**EXERCICES:**
1 – Relevez toutes les personnes nommées dans le texte sur la tribune de Kamel Daoud.
2 – Réécrivez le passage du texte sur la tribune de Kamel Daoud qui commence par « Puis j’ai eu » et se termine par « du président tunisien. », en remplaçant « mercenaire » par « porte-plume ».

**EXTRAIT DU DOCUMENT:**
Je crois que je ne devrais jamais me prononcer sur un texte sans l’avoir lu au moins deux fois. Sinon, je me trompe. Prenez par exemple la tribune de Kamel Daoud intitulée « Le prochain Printemps arabe ? Les droits de la femme ». Elle est parue le premier de ce mois dans le New York Times et reprise intégralement dans La Presse. Je l’ai d’abord lue rapidement et j’ai écrit ceci :
Je me demande combien on l’a payé pour écrire des insanités pareilles. Notez bien que je ne me demande pas s’il a été payé ou non ; j’affirme comme ça, sans preuve, qu’il a été payé et je m’interroge sur la somme perçue. D’une certaine manière, c’est faire preuve de complaisance : il avait une marchandise, sa plume et sa notoriété, il l’a vendue. C’est une opération commerciale. Ni plus ni moins. Si, de sa seule initiative, il avait écrit que Béji Caïd Essbsi était « le bon révolutionnaire arabe du moment », cela aurait été particulièrement dégoutant. Comment imaginer en outre que gracieusement un homme honnête présente notre président comme « avocat de formation et ancien militant de la décolonisation » alors que l’essentiel de sa carrière a consisté à servir l’autoritarisme de Bourguiba puis la dictature de Ben Ali ? Comment penser qu’une personne honorable, dotée d’un certain sens de la dignité, puisse écrire de sa propre volonté que le chef de l’Etat tunisien est « la figure de proue du mouvement réformiste dans le monde arabe » ? On ne le peut pas. Seul un individu parfaitement méprisable le pourrait. C’est pour ça que je préfère supposer que Kamel Daoud a été payé, et sans doute grassement, pour rédiger ce texte qui, dans sa manière, ressemble à s’y méprendre aux articles de propagande benaliste que l’ATCE commandait à des intellectuels et journalistes étrangers, à l’approche des échéances électorales, comme les présidentielles.
Puis j’ai eu un doute. Je me suis dit que Kamel Daoud avait une trop haute opinion de lui-même pour se satisfaire d’un rôle de mercenaire. Rémunéré ou non, il ne pouvait se contenter de faire le panégyrique idiot du président tunisien.

**SECTION DES DONNÉES:**
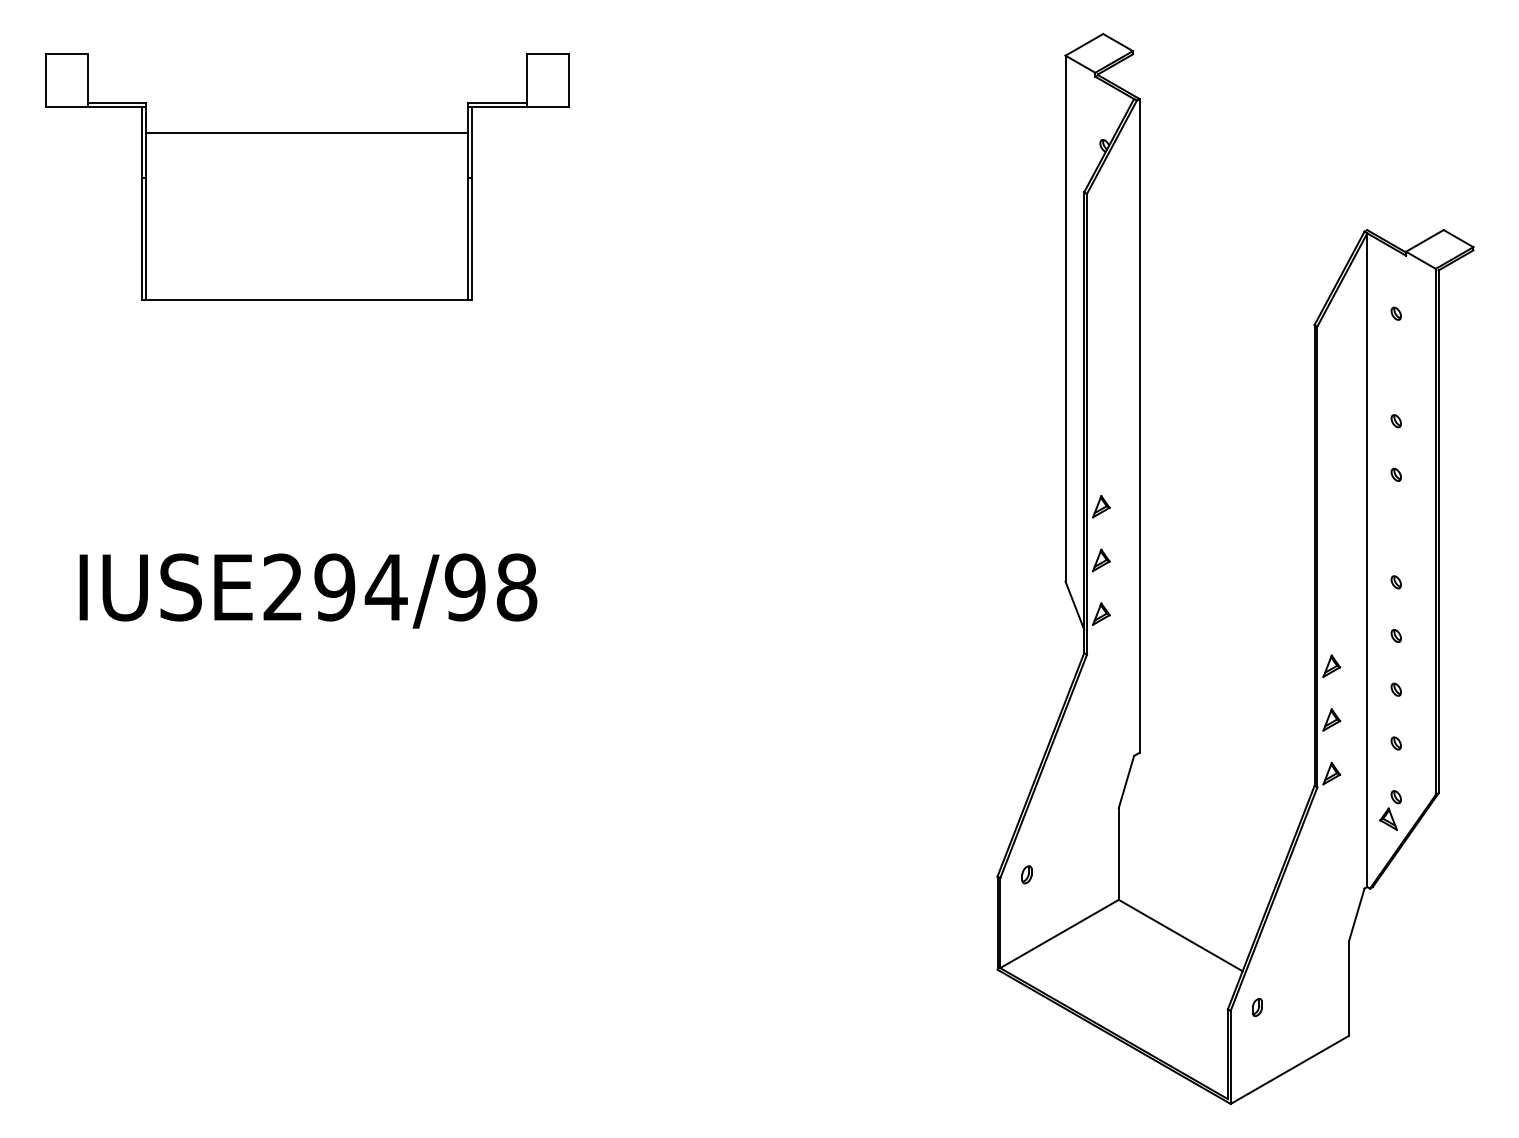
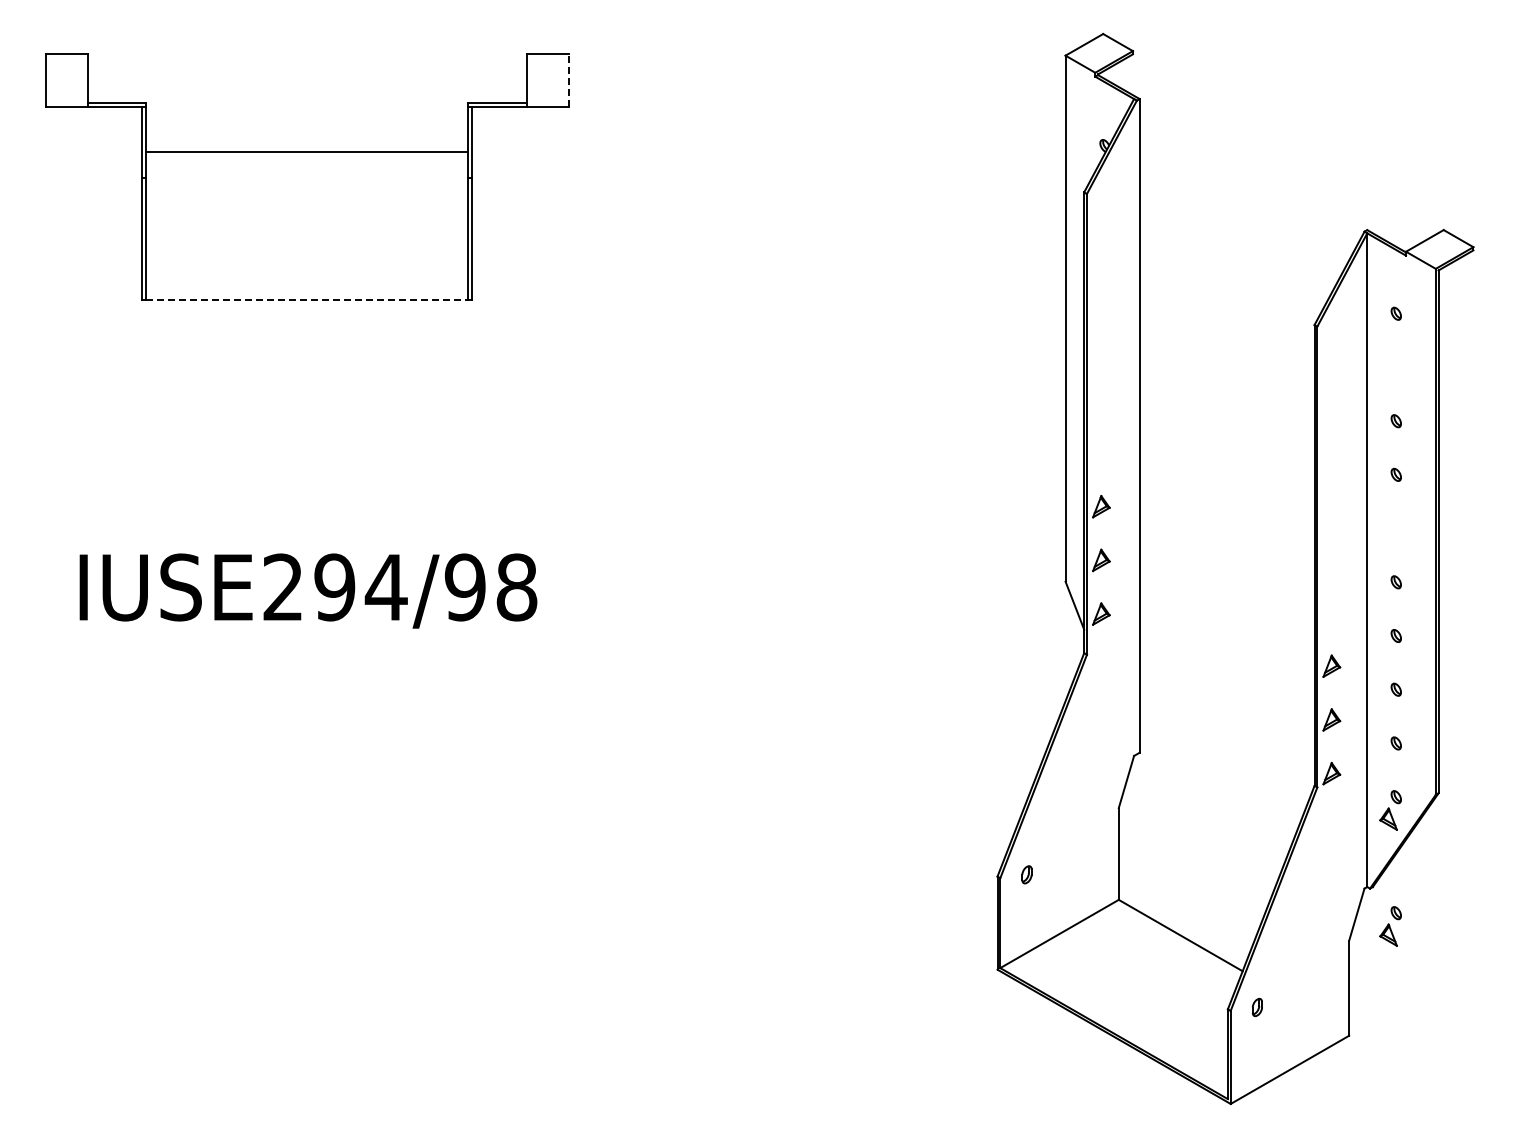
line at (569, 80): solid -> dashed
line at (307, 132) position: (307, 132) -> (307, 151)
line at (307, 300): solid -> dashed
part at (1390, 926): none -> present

**SOLUTIONS:**
1 –
Kamel Daoud
Béji Caïd Essbsi
Bourguiba
Ben Ali

2 –
Puis j’ai eu un doute. Je me suis dit que Kamel Daoud avait une trop haute opinion de lui-même pour se satisfaire d’un rôle de porte-plume. Rémunéré ou non, il ne pouvait se contenter de faire le panégyrique idiot du président tunisien.